The problem »
From the entries provided below, copy each line that contains the word "tourists".

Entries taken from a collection
· · · · ·

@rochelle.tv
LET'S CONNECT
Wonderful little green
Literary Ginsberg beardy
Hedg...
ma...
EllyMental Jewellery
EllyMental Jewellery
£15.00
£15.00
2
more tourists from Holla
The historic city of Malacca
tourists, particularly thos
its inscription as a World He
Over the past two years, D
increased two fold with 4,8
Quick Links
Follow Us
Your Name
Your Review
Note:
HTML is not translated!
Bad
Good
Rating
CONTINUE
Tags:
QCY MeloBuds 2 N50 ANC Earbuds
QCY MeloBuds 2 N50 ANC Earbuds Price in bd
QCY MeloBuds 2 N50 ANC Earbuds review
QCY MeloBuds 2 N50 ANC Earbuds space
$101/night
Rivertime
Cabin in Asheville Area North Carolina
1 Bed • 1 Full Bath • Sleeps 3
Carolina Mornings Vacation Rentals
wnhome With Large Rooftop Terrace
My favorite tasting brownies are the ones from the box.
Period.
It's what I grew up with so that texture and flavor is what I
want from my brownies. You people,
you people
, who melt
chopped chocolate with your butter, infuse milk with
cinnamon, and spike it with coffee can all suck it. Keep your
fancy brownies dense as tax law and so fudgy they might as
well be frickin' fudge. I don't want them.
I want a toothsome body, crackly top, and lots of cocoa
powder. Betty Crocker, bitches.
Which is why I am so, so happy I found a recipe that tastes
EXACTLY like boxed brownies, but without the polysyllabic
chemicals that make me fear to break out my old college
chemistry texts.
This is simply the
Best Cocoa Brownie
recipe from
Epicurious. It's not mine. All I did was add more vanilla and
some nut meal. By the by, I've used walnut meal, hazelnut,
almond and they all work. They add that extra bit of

· · · · ·

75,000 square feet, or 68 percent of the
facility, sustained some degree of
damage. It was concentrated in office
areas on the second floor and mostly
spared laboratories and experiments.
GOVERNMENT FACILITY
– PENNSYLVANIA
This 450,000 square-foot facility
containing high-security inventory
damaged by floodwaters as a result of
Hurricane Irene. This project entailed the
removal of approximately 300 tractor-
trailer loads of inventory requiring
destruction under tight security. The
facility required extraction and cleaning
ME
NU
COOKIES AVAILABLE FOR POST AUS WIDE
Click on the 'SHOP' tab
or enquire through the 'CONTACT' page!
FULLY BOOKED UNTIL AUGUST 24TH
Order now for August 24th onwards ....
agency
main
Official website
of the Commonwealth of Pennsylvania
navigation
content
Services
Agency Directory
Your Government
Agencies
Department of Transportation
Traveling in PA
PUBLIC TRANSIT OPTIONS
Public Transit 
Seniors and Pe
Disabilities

· · · · ·

Completed task »
more tourists from Holla
tourists, particularly thos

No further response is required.